Confusamente, il sole si specchiava nelle acque del mare d’inverno. Il negro aveva gli occhi socchiusi per i riflessi, ma non smetteva di osservare l’orizzonte.
Le gambe mi dolevano, eravamo lì da qualche ora ormai e non era successo nulla.
«Sta per arrivare» ripeté per l’ennesima volta a sé stesso, senza degnarsi ancora di rivolgermi la parola.
Magari è semplicemente impazzito e io sono un folle che segue un matto, fu il dubbio che mi assalì svariate volte da quel giorno.
Non che fosse spiacevole stare lì, in un altro momento avrei anche apprezzato la poeticità del momento: i piedi scalzi sulla fredda sabbia bagnata, le nuvole minacciose ma lontane, i gabbiani intenti a percorrere le loro parabole e il mio desiderio di essere trascinato via da qualche onda.
«Sta per arrivare» disse nuovamente e fu allora che lo vidi.
Qualcosa stava davvero venendo, un puntino che andava trasformandosi in una piccola imbarcazione a remi.
Come faceva a saperlo? Non lo so. É più di un decennio che tento di convincermi che doveva avere qualche informatore, ma una voce interna mi tortura rispondendomi che ci sono più cose in cielo e in terra di quante la mia mente ne possa immaginare. Se così fosse, come posso perdonarmi?

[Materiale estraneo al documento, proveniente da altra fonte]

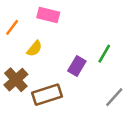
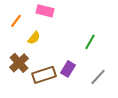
purple rectangle: (77, 66) -> (68, 69), moved

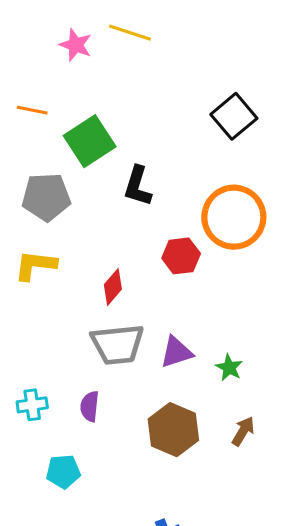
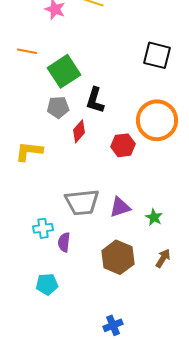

Man mano che si avvicinava, la figura si faceva più chiara. Un uomo non troppo grosso remava stancamente ma con ritmo costante. Continuò fino ad arrivare alla secca; fermatosi, ci fissò incredulo, quindi i suoi occhi si chiusero e perse i sensi.
«Forse non è ancora pronto» disse scuotendo il capo bruno.
Mi avvicinai alla barca per vedere il navigatore da vicino. Non sapevo per cosa dovesse essere pronto, ma le sue labbra spaccate come l’argilla al sole mi dicevano che aveva bisogno di aiuto.
Gli passai un braccio intorno al corpo e tentai di tirarlo su, ma era troppo pesante per me. «Dammi una mano!»
Non se lo fece ripetere due volte, entrò in acqua e lo prese in braccio come fosse un neonato.
Ero convinto che lo avrebbe portato in spiaggia, invece vidi che andava in direzione opposta. Adagiò il corpo in mare e gli affondo' la testa.
È decisamente fuori di testa, mi dissi guardandolo allibito, senza sapere che non era ancora venuto il peggio.
Lo svenuto si era evidentemente risvegliato e il suo corpo si dibatteva orribilmente. L’altro lo teneva con la testa sotto senza fare alcuno sforzo. Aggrottai la fronte, sentendomi fisicamente male per quella scena tremenda, ma non feci nulla, ero come incatenato da corde invisibili.
Quando il corpo smise di dibattersi quel possente uomo che qualche ora prima avrebbe dovuto essere decapitato lo portò in spiaggia.
Caddi in ginocchio, vomitando e voltandomi lo vidi accovacciarsi.
Dicevo che il peggio non era ancora venuto e così era. Baciò le secche labbra senza vita. Poi alzò il volto e gli diede due pugni all’altezza del petto.
Era finita lì?
No.
Lo baciò di nuovo e a lungo per poi colpirlo e poi baciarlo e colpirlo e… baciarlo ancora. Le sue labbra erano attaccate a quelle dell’altro più di quanto avessi mai visto le labbra di un uomo unite a quelle di una donna.
Quell’ultimo bacio era più lungo degli altri, sembrava un bacio d’addio o uno di quelli che gli amanti si scambiano dopo essersi persi di vista per troppo tempo. Ad un tratto, il corpo inerme prese ad agitarsi. Le bocche si staccarono e vidi quello che credevo essere un cadavere vomitare tutta l’acqua che aveva in corpo.
«Bagnagli il volto e fallo bere qualche goccia dalla tua borraccia» mi ordinò. Lo feci e, mentre lo facevo, i due si fissavano.
Fu allora che pronunciò quelle parole che non dimenticherò mai. «Chi muore e rinasce dall'acqua, vivrà per sempre nello spirito. Tu non lo sai ancora, ma il tuo nome sarà Linfa e nutrirai la mia missione».